Così, l’uomo non può essere separato dalla terra e non può non interagire con l’ambiente che lo circonda.
Il pensiero indiano è geniale per la sua dualità che viene, ovviamente, riversata sulla personalità di ogni individuo. Tutto non è solo bianco o nero, ma bianco e nero, con le proprie sfumature.
Le persone sono severe e gentili, serie e scherzose, riflessive ed estroverse. Il pensiero indiano è flessibile e capace di adattarsi al paradosso. Ogni individuo possiede tre attributi (guna): sattva (equilibrio), rajas (attività) e tamas (inerzia). L’inerzia è l’inconscio che produce energia potenziale e che a sua volta compone l’universo con i 5 elementi: etere, aria, fuoco, acqua e terra.

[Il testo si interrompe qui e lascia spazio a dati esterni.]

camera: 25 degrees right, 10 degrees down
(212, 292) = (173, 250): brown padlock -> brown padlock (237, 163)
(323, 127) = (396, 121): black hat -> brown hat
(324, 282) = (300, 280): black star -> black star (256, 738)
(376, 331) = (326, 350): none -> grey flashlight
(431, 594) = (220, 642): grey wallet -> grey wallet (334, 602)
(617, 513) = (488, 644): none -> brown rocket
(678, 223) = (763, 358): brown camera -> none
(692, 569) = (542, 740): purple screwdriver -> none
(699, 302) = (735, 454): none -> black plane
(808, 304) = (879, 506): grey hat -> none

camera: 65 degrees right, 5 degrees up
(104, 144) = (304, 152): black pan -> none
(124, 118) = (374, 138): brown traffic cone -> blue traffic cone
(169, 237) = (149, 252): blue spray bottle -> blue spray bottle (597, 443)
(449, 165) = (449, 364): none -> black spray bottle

L’essere conscio è l’equilibrio perché percepisce e maneggia l’energia attraverso i 10 sensi: 5 della percezione e 5 dell’azione.
Per conoscere il corpo, è necessario innanzitutto conoscere i cinque grandi elementi: terra,acqua, fuoco,aria,etere. Charaka, medico ayurvedico, afferma che, nell’uomo, la terra è rappresentata dalla compattezza, l’acqua dall’umidità, il fuoco dal calore, l’aria dal respiro vitale, l’etere dagli spazi e dal Sé. Per comprendere meglio la funzione di questi elementi, Charaka offre un esempio ispirandosi al mondo vegetale: la carota. La terra offre la sostanza per la formazione della carota, l’acqua rende il frutto compatto, il fuoco offre la maturazione, l’aria permette la crescita e l’etere permette di esprimersi e svilupparsi.

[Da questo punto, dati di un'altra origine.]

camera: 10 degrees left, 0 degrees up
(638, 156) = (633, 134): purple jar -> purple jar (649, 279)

L’elemento terra è in stretta correlazione con la mente perché può infondere fermezza o stabilità, oppure renderla ottusa a seconda della capacità dell’individuo di utilizzare la proprietà intrinseca. L’acqua può rendere la persona succosa o appiccicosa, il fuoco può infondere acutezza per far del bene o per manovrare tutto per un effimero vantaggio, l’aria è il vigore o la stanchezza, l’etere può illuminare o deprimere; tutto questo a seconda delle condizioni del singolo individuo. Per questo motivo, la disciplina ayurveda è geniale per la sua dualità.

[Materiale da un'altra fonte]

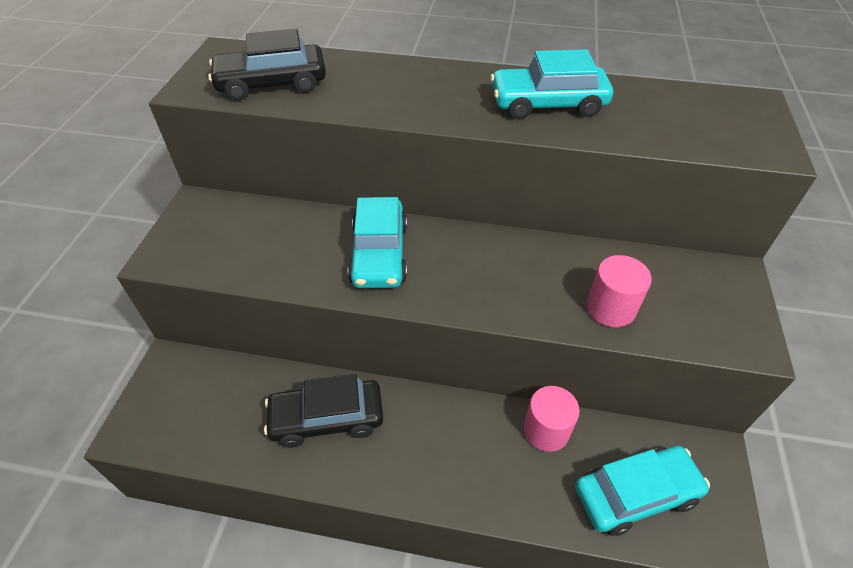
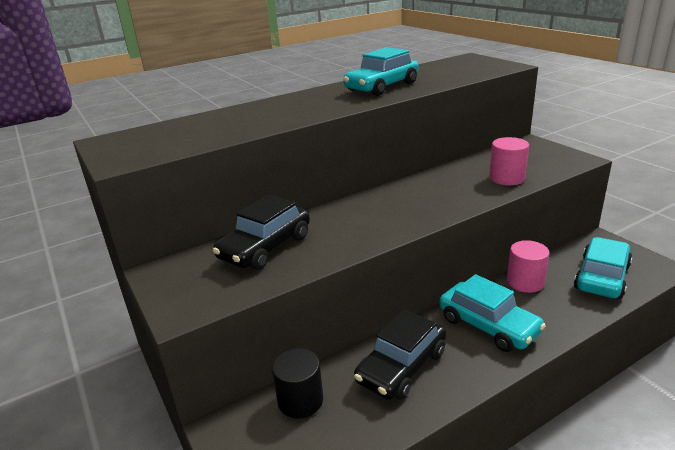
camera: 40 degrees left, 20 degrees down
(232, 383) = (300, 400): none -> black cylinder
(272, 84) = (186, 137): black car -> black car (265, 247)
(379, 254) = (349, 222): turquoise car -> turquoise car (488, 325)

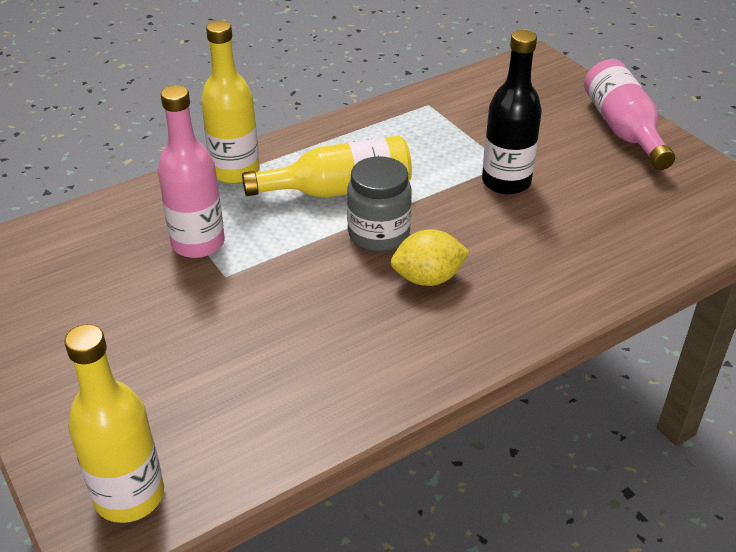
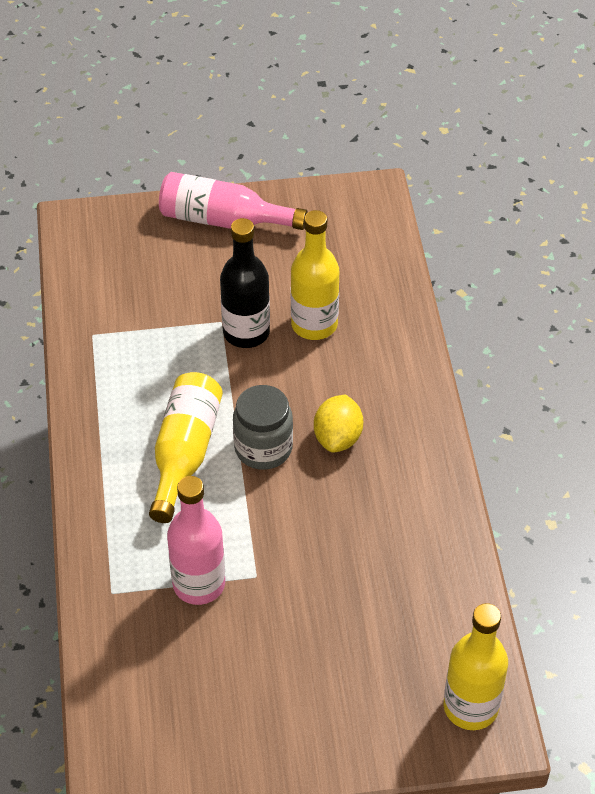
camera: 65 degrees left, 10 degrees up
(235, 171) = (104, 523): yellow bottle -> yellow bottle (314, 324)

Lo scopo dell’ayurveda è riconoscere ciò che è bene e ciò che è male per il proprio Sé e questo riconoscimento permette di perfezionare le scelte con cognizione di causa.
Tutto ciò che viene introdotto nel nostro organismo deve essere trasformato per essere utilizzato, anche i pensieri. Ogni volta che non si ha la capacità di digerire qualcosa o non si ha la capacità di assimilare un’esperienza, l’organismo tende ad ammalarsi.